§ **PROBLEM TO WORK ON**: Every line of the material below, from the top through the line with "- Finish my Master's Degree", should be reproduced exactly.

==========

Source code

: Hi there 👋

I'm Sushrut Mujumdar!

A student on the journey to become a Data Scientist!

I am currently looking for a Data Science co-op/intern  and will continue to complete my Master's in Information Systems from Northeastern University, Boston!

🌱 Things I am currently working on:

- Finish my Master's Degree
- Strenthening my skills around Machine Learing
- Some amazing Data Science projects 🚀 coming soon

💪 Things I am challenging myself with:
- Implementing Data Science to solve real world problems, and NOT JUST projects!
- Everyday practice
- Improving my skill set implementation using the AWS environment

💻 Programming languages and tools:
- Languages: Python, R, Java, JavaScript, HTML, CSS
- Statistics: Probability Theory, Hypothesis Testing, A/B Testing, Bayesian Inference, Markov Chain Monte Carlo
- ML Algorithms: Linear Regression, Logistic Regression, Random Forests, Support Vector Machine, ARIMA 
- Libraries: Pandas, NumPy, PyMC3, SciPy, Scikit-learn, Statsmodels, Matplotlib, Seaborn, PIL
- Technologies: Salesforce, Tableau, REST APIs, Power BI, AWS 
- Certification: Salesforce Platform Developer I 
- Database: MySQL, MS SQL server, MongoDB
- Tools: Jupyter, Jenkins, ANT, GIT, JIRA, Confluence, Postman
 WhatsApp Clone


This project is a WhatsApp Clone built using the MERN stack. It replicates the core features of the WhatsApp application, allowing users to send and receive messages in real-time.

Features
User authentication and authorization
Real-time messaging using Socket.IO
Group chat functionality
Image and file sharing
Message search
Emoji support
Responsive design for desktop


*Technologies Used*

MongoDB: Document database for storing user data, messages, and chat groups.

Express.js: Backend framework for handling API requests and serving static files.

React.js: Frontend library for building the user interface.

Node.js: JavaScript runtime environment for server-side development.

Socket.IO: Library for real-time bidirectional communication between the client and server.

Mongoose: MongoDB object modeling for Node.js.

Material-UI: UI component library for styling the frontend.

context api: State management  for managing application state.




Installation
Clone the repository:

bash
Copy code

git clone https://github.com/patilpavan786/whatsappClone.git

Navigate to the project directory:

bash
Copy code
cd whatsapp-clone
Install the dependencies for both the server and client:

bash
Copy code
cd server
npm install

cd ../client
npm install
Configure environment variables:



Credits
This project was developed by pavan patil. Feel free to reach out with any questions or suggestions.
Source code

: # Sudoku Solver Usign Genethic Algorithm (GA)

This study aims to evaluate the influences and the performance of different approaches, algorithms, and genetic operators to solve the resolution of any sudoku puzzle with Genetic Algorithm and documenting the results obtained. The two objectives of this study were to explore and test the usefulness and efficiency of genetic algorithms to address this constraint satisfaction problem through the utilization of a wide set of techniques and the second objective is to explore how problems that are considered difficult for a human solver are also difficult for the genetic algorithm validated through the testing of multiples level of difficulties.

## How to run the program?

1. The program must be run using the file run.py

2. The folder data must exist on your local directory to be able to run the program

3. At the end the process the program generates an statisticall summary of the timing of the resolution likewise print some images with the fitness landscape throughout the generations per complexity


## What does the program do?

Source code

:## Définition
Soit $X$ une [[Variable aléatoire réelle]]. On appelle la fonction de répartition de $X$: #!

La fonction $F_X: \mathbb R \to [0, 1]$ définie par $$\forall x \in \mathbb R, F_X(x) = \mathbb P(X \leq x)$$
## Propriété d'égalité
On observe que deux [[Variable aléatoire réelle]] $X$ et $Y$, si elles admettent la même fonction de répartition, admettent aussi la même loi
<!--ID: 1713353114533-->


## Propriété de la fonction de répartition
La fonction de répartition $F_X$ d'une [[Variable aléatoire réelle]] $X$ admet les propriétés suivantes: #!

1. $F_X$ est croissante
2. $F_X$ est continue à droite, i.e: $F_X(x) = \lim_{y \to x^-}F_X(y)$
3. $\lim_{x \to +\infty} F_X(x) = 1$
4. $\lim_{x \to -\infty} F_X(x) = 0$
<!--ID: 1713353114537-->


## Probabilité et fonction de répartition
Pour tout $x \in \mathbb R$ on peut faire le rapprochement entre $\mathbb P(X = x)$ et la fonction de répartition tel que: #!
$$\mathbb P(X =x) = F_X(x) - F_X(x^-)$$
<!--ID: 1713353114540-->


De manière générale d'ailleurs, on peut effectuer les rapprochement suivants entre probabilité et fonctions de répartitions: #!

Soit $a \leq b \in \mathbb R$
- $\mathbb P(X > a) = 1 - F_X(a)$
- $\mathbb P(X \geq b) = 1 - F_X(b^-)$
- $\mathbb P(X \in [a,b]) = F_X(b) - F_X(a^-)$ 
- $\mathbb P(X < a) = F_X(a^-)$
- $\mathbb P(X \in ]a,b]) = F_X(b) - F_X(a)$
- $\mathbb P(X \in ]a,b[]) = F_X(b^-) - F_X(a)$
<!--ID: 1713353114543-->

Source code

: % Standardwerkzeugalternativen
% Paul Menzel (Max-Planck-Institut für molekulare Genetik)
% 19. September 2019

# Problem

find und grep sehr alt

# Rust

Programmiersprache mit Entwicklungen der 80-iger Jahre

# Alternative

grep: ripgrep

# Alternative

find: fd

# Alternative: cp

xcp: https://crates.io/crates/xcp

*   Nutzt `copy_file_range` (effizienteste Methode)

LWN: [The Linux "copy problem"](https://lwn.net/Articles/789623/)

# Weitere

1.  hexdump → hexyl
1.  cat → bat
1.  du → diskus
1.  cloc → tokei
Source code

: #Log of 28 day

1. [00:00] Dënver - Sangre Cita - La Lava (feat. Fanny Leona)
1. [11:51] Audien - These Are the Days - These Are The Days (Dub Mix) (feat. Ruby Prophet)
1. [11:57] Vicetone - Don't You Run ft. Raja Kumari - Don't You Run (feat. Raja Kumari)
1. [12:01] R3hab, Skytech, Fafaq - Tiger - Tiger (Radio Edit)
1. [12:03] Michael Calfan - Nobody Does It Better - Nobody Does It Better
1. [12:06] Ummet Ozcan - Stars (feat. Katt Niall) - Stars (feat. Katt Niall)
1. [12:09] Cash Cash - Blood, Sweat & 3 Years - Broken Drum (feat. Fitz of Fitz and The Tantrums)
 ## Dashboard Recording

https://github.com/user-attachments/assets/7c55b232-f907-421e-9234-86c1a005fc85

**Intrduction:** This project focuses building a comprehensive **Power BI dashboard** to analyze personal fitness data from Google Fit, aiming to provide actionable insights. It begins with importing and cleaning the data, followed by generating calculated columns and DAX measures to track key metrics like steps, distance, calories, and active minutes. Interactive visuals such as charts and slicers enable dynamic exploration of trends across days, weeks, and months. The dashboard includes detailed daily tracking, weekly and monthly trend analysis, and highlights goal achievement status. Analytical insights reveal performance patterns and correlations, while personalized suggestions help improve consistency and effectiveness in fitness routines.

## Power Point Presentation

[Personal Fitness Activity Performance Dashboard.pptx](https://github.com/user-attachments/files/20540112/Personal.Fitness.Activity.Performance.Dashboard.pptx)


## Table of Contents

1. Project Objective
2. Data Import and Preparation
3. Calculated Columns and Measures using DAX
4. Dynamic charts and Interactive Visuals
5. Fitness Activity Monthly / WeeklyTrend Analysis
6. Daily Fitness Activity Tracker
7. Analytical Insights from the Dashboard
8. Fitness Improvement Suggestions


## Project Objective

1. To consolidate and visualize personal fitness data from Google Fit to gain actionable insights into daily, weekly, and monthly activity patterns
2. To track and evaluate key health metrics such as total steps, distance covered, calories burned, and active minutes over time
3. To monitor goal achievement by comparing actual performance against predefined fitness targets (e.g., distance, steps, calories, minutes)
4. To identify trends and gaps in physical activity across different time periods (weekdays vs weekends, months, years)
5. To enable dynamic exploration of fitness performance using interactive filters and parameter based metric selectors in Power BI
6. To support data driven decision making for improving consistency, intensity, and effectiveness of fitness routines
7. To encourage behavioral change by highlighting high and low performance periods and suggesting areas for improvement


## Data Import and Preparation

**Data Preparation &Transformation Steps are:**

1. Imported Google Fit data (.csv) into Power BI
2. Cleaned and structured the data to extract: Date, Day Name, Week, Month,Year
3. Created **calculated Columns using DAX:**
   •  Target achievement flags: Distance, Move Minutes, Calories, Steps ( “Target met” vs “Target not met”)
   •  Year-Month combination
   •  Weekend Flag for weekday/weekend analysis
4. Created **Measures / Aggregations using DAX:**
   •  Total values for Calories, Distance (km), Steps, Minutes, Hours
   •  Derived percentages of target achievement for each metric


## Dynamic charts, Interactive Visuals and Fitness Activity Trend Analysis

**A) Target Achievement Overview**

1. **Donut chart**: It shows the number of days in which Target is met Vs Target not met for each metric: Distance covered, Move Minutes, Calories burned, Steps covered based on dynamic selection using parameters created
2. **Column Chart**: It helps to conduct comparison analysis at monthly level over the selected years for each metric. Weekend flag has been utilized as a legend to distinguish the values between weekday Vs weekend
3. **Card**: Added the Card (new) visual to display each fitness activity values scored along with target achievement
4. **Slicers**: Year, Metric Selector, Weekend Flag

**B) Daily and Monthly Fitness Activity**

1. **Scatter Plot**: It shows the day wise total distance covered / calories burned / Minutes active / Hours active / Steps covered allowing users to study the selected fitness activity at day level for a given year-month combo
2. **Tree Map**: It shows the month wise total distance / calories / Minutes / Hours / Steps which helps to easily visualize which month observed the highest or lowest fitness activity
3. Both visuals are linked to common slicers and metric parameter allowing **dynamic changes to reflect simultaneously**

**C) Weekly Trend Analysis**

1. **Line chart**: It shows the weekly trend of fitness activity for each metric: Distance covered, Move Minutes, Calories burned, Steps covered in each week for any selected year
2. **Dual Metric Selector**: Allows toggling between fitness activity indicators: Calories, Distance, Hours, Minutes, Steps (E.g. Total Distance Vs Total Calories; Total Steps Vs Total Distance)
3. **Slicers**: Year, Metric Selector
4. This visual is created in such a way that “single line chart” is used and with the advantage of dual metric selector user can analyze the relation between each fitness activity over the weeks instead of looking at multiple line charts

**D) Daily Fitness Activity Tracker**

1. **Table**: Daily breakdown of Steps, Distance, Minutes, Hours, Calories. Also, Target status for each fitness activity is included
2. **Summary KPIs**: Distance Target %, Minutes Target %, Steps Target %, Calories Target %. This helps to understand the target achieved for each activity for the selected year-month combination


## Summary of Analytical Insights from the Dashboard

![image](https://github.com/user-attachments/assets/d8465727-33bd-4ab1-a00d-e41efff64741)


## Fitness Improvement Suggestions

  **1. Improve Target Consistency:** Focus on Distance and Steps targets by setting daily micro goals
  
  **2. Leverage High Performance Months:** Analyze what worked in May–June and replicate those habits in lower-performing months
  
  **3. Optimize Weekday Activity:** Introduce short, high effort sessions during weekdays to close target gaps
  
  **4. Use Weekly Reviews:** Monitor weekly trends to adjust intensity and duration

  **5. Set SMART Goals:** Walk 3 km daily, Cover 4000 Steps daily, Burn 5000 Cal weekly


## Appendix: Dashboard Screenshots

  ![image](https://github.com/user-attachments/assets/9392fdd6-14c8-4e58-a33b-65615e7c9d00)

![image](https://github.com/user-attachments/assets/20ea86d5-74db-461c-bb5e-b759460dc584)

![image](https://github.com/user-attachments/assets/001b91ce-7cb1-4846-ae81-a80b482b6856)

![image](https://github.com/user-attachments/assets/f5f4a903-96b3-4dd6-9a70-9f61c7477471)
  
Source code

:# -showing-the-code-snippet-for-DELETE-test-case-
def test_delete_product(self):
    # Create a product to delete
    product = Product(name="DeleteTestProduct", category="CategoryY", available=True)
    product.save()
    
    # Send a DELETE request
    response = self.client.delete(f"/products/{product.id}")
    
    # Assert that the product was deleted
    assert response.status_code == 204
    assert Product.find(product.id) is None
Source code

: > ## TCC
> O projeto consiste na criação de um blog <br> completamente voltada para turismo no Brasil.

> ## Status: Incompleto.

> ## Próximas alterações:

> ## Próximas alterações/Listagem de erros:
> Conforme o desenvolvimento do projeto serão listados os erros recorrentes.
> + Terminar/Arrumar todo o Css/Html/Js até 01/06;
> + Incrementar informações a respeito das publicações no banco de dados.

==========

§ **RESULT FOR THIS TASK**:
Source code

: Hi there 👋

I'm Sushrut Mujumdar!

A student on the journey to become a Data Scientist!

I am currently looking for a Data Science co-op/intern  and will continue to complete my Master's in Information Systems from Northeastern University, Boston!

🌱 Things I am currently working on:

- Finish my Master's Degree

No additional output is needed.